Reproduce each of the lines below word for word, keeping their original order.

#### EXTRACTED RECORDS
-*-*-

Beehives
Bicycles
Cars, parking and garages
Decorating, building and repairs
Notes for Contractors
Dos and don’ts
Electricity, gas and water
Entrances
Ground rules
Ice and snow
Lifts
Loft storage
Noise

-*-*-

#### SOLUTION
Beehives
Bicycles
Cars, parking and garages
Decorating, building and repairs
Notes for Contractors
Dos and don’ts
Electricity, gas and water
Entrances
Ground rules
Ice and snow
Lifts
Loft storage
Noise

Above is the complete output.